We are now moving closer to an era where we have a genetic screen or have our genomes sequenced as a standard part of our medical record. Polygenic risk scores (PRS), once a tool used mostly for research, are now being rolled out in the clinic.

The problem with most PRS, which work by adding up the risk for a given disease associated with having a selection of different genetic variants, is that they are only as good as the population they were developed on. In other words, if the genome wide association study (GWAS) the score is based on mostly includes people of European ancestry then it will be less representative of people of other ethnicities.

“People of European ancestry make up nearly 80% of all published genome-wide association studies,” says Elizabeth Atkinson, Ph.D., a researcher at Massachusetts General Hospital and Harvard Medical School who is working on software to improve these disparities.

“This means that we know more about the underlying genetic basis for traits and diseases in European-descent individuals than those of other ancestries. This is obviously not only not equitable, but feeds into the concerning health disparities that are currently observed across ancestries.”

Tyler Seibert, MD. Ph.D., is an oncologist and researcher based at the University of California San Diego. He has been working with colleagues to make a PRS for prostate cancer risk more representative in people with African ancestry and published results in Nature Communications this week.

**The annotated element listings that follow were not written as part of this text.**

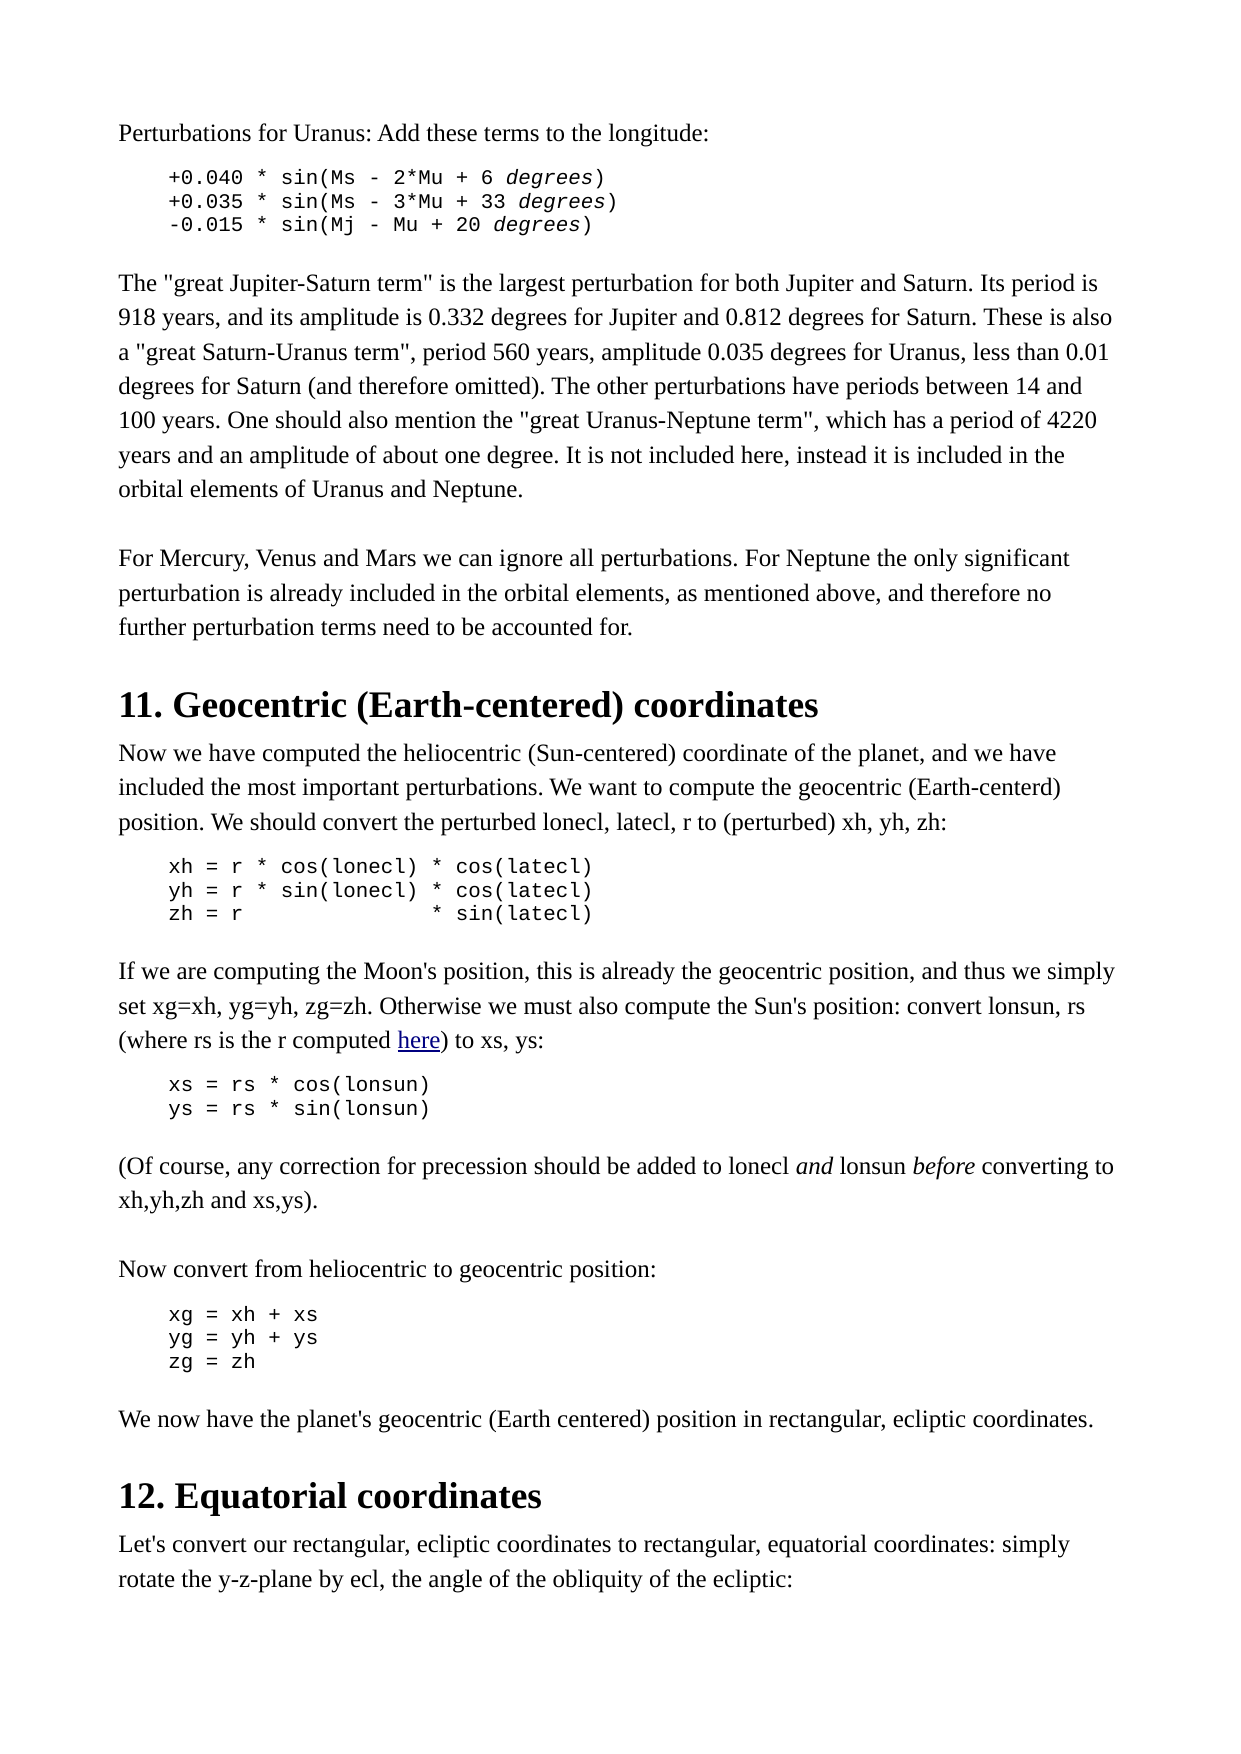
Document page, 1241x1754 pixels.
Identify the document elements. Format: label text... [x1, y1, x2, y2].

text If we are computing the Moon's position, this is already the geocentric position, and thus we simply set xg=xh, yg=yh, zg=zh. Otherwise we must also compute the Sun's position: convert lonsun, rs (where rs is the r computed here) to xs, ys: [118, 956, 1122, 1054]
text +0.040 * sin(Ms - 2*Mu + 6 degrees) [118, 167, 1122, 191]
text xh = r * cos(lonecl) * cos(latecl) [118, 856, 1122, 879]
text (Of course, any correction for precession should be added to lonecl and lonsun before converting to xh,yh,zh and xs,ys). Now convert from heliocentric to geocentric position: [118, 1151, 1122, 1283]
text Now we have computed the heliocentric (Sun-centered) coordinate of the planet, and we have included the most important perturbations. We want to compute the geocentric (Earth-centerd) position. We should convert the perturbed lonecl, latecl, r to (perturbed) xh, yh, zh: [118, 738, 1122, 836]
text We now have the planet's geocentric (Earth centered) position in rectangular, ecliptic coordinates. [118, 1404, 1122, 1433]
text zh = r * sin(latecl) [118, 903, 1122, 927]
subtitle 12. Equatorial coordinates [118, 1474, 1122, 1517]
text xg = xh + xs [118, 1304, 1122, 1327]
text Perturbations for Uranus: Add these terms to the longitude: [118, 118, 1122, 147]
text The "great Jupiter-Saturn term" is the largest perturbation for both Jupiter and Saturn. Its period is 918 years, and its amplitude is 0.332 degrees for Jupiter and 0.812 degrees for Saturn. These is also a "great Saturn-Uranus term", period 560 years, amplitude 0.035 degrees for Uranus, less than 0.01 degrees for Saturn (and therefore omitted). The other perturbations have periods between 14 and 100 years. One should also mention the "great Uranus-Neptune term", which has a period of 4220 years and an amplitude of about one degree. It is not included here, instead it is included in the orbital elements of Uranus and Neptune. For Mercury, Venus and Mars we can ignore all perturbations. For Neptune the only significant perturbation is already included in the orbital elements, as mentioned above, and therefore no further perturbation terms need to be accounted for. [118, 268, 1122, 641]
text yg = yh + ys [118, 1327, 1122, 1351]
text zg = zh [118, 1351, 1122, 1374]
subtitle 11. Geocentric (Earth-centered) coordinates [118, 682, 1122, 725]
text Let's convert our rectangular, ecliptic coordinates to rectangular, equatorial coordinates: simply rotate the y-z-plane by ecl, the angle of the obliquity of the ecliptic: [118, 1529, 1122, 1593]
text yh = r * sin(lonecl) * cos(latecl) [118, 879, 1122, 903]
text +0.035 * sin(Ms - 3*Mu + 33 degrees) [118, 191, 1122, 214]
text ys = rs * sin(lonsun) [118, 1098, 1122, 1122]
text -0.015 * sin(Mj - Mu + 20 degrees) [118, 214, 1122, 238]
text xs = rs * cos(lonsun) [118, 1074, 1122, 1098]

“In our recent study, we tested a score for prostate cancer risk that was developed in a European dataset, and we applied it to people of African ancestry. The score did not work as well in the African-ancestry dataset, consistent with studies in other diseases,” he explained.

“The good news is we can improve—we just need the data. In a separate study, we searched for genetic markers that might specifically improve performance in the African-ancestry population. By using African data for genetic score development, we were able to find genetic markers that look like they could bring the overall score performance to be nearly comparable in people of African and European ancestry.”

Awareness of the lack of diversity in genetic biobanks and sequence databases is much higher than it was and a number of efforts have been made to start new biobanks in the U.S. and elsewhere that include a broader range of ethnicities. For example, the ongoing All of Us program is planning to collect genetic data from 1 million volunteers in the US, and aims for 70-80% of these to come from groups of non-European ancestry.

But are these kinds of projects enough? “These efforts should be applauded. However, there is no substitute for studying African genetics in Africa. That is the only way to capture the full extent of genetic diversity there,” says Seibert.

“That will benefit people around the world, too. For example, African Americans in the US generally have mixed ancestry—their genetic ancestry is part European, part African. That mixture exists throughout their genome. So, if I want to look at a genetic marker for risk of prostate cancer that differs by ancestry, knowing that the individual is, say, 75% African and 25% European, may not be enough… Understanding what different kinds of African genomes look like will help us better sort this out.”

There is no doubt it will be expensive and take time to complete – Wonkam estimates core funding would need to be roughly $450 million per year and the whole project would take around 10 years. But the value it could bring to African people, and people of African ancestry, in the long term is enormous.

For example, almost 50% of African and African American populations carry a variant called CYP2B6*6 that is linked with severe side effects to the HIV drug efavirenz. Knowing about variants like this is helpful as it can allow different drugs to be prescribed and hopefully reduce the likelihood that people skip doses and increase the risk of viral resistance.

“The project raises an obvious question: how can expansive genomic sequencing be justified when people still die of malnutrition, malaria and HIV?” writes Wonkam. But adds that he thinks it “will improve capacity in a whole range of biomedical disciplines that will equip Africa to tackle public-health challenges more equitably, and yield knowledge that could benefit vulnerable populations.”